MOSCOW—In living rooms and kitchens across Russia and Ukraine, the U.S. presidential election is as riveting to TV viewers as “Game of Thrones” is to their American counterparts. Every time Hillary Clinton and Donald Trump speak of Russian President Vladimir Putin, Crimea, Russian hackers or the Donbas (the disputed region of eastern Ukraine)—and it’s rebroadcast here, which it usually is—people in both countries sit up as if some crazy American reality show has just come on. Almost every day, television channels in both countries highlight America’s new scandals and intrigues involving Trump’s connections with post-Soviet oligarchs, or leaked DNC emails, or the endless hurling of insults and the constant debate over America’s supposedly disappearing greatness.
But the main reason the U.S. election has become must-see TV is not because it’s a great reality show, or because Putin and the conflict between Russia and Ukraine come up as issues in the campaign as often as Mexican immigrants, ISIS and Benghazi. It’s because the political rhetoric across the Atlantic is actually starting to change facts on the ground in Russia and Ukraine.
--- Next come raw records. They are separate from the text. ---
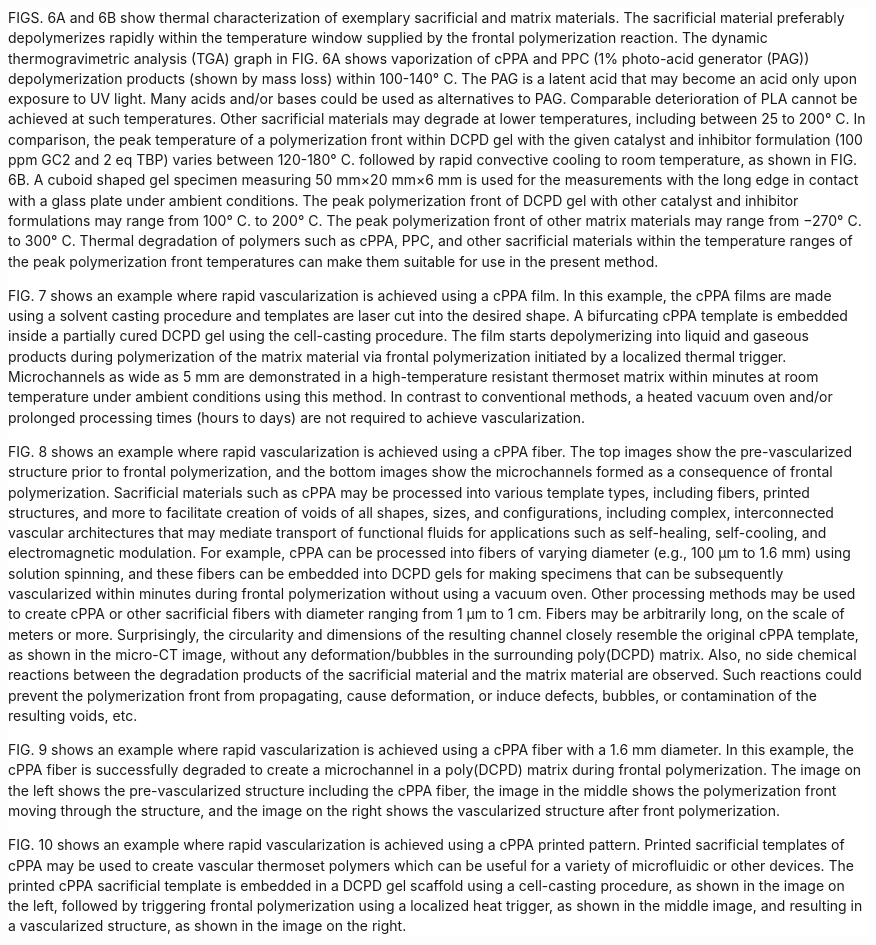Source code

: FIGS. 6A and 6B show thermal characterization of exemplary sacrificial and matrix materials. The sacrificial material preferably depolymerizes rapidly within the temperature window supplied by the frontal polymerization reaction. The dynamic thermogravimetric analysis (TGA) graph in FIG. 6A shows vaporization of cPPA and PPC (1% photo-acid generator (PAG)) depolymerization products (shown by mass loss) within 100-140° C. The PAG is a latent acid that may become an acid only upon exposure to UV light. Many acids and/or bases could be used as alternatives to PAG. Comparable deterioration of PLA cannot be achieved at such temperatures. Other sacrificial materials may degrade at lower temperatures, including between 25 to 200° C. In comparison, the peak temperature of a polymerization front within DCPD gel with the given catalyst and inhibitor formulation (100 ppm GC2 and 2 eq TBP) varies between 120-180° C. followed by rapid convective cooling to room temperature, as shown in FIG. 6B. A cuboid shaped gel specimen measuring 50 mm×20 mm×6 mm is used for the measurements with the long edge in contact with a glass plate under ambient conditions. The peak polymerization front of DCPD gel with other catalyst and inhibitor formulations may range from 100° C. to 200° C. The peak polymerization front of other matrix materials may range from −270° C. to 300° C. Thermal degradation of polymers such as cPPA, PPC, and other sacrificial materials within the temperature ranges of the peak polymerization front temperatures can make them suitable for use in the present method.

FIG. 7 shows an example where rapid vascularization is achieved using a cPPA film. In this example, the cPPA films are made using a solvent casting procedure and templates are laser cut into the desired shape. A bifurcating cPPA template is embedded inside a partially cured DCPD gel using the cell-casting procedure. The film starts depolymerizing into liquid and gaseous products during polymerization of the matrix material via frontal polymerization initiated by a localized thermal trigger. Microchannels as wide as 5 mm are demonstrated in a high-temperature resistant thermoset matrix within minutes at room temperature under ambient conditions using this method. In contrast to conventional methods, a heated vacuum oven and/or prolonged processing times (hours to days) are not required to achieve vascularization.

FIG. 8 shows an example where rapid vascularization is achieved using a cPPA fiber. The top images show the pre-vascularized structure prior to frontal polymerization, and the bottom images show the microchannels formed as a consequence of frontal polymerization. Sacrificial materials such as cPPA may be processed into various template types, including fibers, printed structures, and more to facilitate creation of voids of all shapes, sizes, and configurations, including complex, interconnected vascular architectures that may mediate transport of functional fluids for applications such as self-healing, self-cooling, and electromagnetic modulation. For example, cPPA can be processed into fibers of varying diameter (e.g., 100 μm to 1.6 mm) using solution spinning, and these fibers can be embedded into DCPD gels for making specimens that can be subsequently vascularized within minutes during frontal polymerization without using a vacuum oven. Other processing methods may be used to create cPPA or other sacrificial fibers with diameter ranging from 1 μm to 1 cm. Fibers may be arbitrarily long, on the scale of meters or more. Surprisingly, the circularity and dimensions of the resulting channel closely resemble the original cPPA template, as shown in the micro-CT image, without any deformation/bubbles in the surrounding poly(DCPD) matrix. Also, no side chemical reactions between the degradation products of the sacrificial material and the matrix material are observed. Such reactions could prevent the polymerization front from propagating, cause deformation, or induce defects, bubbles, or contamination of the resulting voids, etc.

FIG. 9 shows an example where rapid vascularization is achieved using a cPPA fiber with a 1.6 mm diameter. In this example, the cPPA fiber is successfully degraded to create a microchannel in a poly(DCPD) matrix during frontal polymerization. The image on the left shows the pre-vascularized structure including the cPPA fiber, the image in the middle shows the polymerization front moving through the structure, and the image on the right shows the vascularized structure after front polymerization.

FIG. 10 shows an example where rapid vascularization is achieved using a cPPA printed pattern. Printed sacrificial templates of cPPA may be used to create vascular thermoset polymers which can be useful for a variety of microfluidic or other devices. The printed cPPA sacrificial template is embedded in a DCPD gel scaffold using a cell-casting procedure, as shown in the image on the left, followed by triggering frontal polymerization using a localized heat trigger, as shown in the middle image, and resulting in a vascularized structure, as shown in the image on the right.
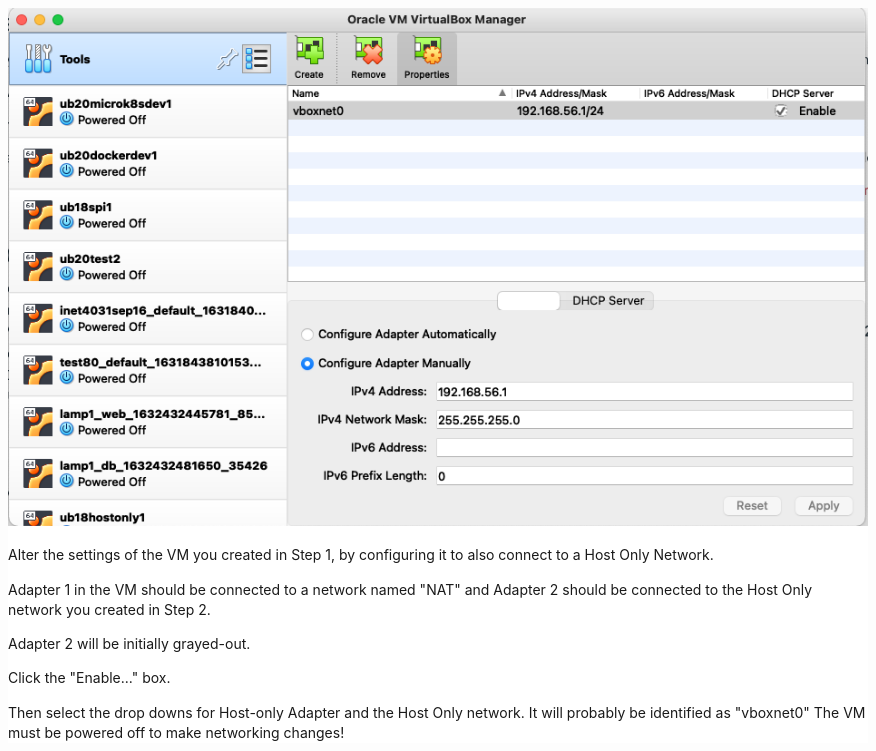 ![Virtualbox](virtualbox2.png)

Alter the settings of the VM you created in Step 1, by configuring it to also connect to a Host Only Network.  

Adapter 1 in the VM should be connected to a network named "NAT" and Adapter 2 should be connected to the Host Only network you created in Step 2.  

Adapter 2 will be initially grayed-out.  

Click the "Enable..." box. 

Then select the drop downs for Host-only Adapter and the Host Only network.  It will probably be identified as "vboxnet0"    The VM must be powered off to make networking changes!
In both countries, coverage of the political chaos in the United States—the north star of politics for both anti-American and pro-American figures in this part of the world—is stirring public discontent and doubt about the future in Ukraine, and a sense of confidence, even arrogance, in Russia.
In short, the rhetoric in the U.S. election campaign—especially Trump’s—is already altering policy in the region, hardening Moscow’s attitude toward Ukraine and at the same time frustrating and confusing the Ukrainians who want to stand up to Putin.